When one key is inserted we can't insert the same key again, if we want to change its value we need to use the method set() Here is an example of how we can get some item based on the key;

  print_r ($dictionary->get('person1')); //returns array('name' => John, 'age' => 20)

All Collection methods are also avaliable in Dictionary class, just remember to use each one in correct case, this will help you keep organization in your project.

Working with objects

To our last exemple we'll use objects in our collection.

  $collection = new \Easy\Collections\ArrayList();
  $collection->add(new Person('John', 20));
  $collection->add(new Person('Peter', 20));
  $collection->add(new Person('Sophie', 21));
  $collection->add(new Person('Angela', 29));
  $collection->add(new Person('Maria', 19));
  $collection->add(new Person('Anderson', 25));
  
  foreach($collection as $item){
      echo $item->getName();
  }

Pretty simple, but the reason I wanted to show you objects is because of Expression search, something like Linq for .NET Lets seek everyone with age 20.

  $criteria = new \Easy\Collections\Criteria();
  $expr = $criteria->createExpression()->eq("age", 20);
  $criteria->where($expr);
  $collection = $collection->matching($criteria);
  
  //only going to list John and Peter wich has 20 years
  foreach($collection as $item){
      echo $item->getName() . "-" . $item->getAge();
  }

Now we want everyone where the name starts with 'A'

  $criteria = new \Easy\Collections\Criteria();
  $expr = $criteria->createExpression()->contains("name", "A");
  $criteria->where($expr);
  $collection = $collection->matching($criteria);
  
  //only going to list Angela and Anderson
  foreach($collection as $item){
      echo $item->getName() . "-" . $item->getAge();
  }

Let's filter a collection with regex which will filter a string where starts with letter A and ends with letter A.
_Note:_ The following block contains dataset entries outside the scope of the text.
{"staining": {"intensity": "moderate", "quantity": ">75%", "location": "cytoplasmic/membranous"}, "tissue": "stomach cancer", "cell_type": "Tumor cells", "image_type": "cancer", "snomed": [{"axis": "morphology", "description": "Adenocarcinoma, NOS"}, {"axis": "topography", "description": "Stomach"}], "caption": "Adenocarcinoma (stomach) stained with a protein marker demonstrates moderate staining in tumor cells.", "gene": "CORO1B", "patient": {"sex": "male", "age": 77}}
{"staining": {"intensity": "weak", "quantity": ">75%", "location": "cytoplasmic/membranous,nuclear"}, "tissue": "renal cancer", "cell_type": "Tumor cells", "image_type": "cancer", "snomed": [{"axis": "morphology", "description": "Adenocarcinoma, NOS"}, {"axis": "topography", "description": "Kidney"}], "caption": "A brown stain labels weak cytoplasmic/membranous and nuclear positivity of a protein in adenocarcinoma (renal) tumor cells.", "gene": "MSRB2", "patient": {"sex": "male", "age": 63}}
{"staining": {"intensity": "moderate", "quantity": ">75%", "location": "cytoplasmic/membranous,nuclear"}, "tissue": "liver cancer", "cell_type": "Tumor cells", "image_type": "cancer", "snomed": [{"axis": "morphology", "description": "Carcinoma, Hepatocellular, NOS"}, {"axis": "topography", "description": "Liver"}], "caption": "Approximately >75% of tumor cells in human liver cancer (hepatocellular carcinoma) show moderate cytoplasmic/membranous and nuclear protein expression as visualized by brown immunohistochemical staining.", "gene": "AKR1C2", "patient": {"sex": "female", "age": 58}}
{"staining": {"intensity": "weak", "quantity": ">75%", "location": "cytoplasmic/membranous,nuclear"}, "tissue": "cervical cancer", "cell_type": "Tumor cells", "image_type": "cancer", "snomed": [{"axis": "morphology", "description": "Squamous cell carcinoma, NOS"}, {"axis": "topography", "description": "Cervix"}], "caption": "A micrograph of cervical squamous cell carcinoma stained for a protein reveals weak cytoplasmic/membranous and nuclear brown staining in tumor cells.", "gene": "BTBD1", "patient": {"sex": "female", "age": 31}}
  $criteria = new \Easy\Collections\Criteria();
  $expr = $criteria->createExpression()->regex("name", "#^a.+a$#i");
  $criteria->where($expr);
  $collection = $collection->matching($criteria);
  
  //only going to list Angela
  foreach($collection as $item){
      echo $item->getName() . "-" . $item->getAge();
  }

Conclusion

Hope you've enjoy it our tour through the Collection library, if you want to see all the availables methods and others collections (like Stack, Queue) check our API.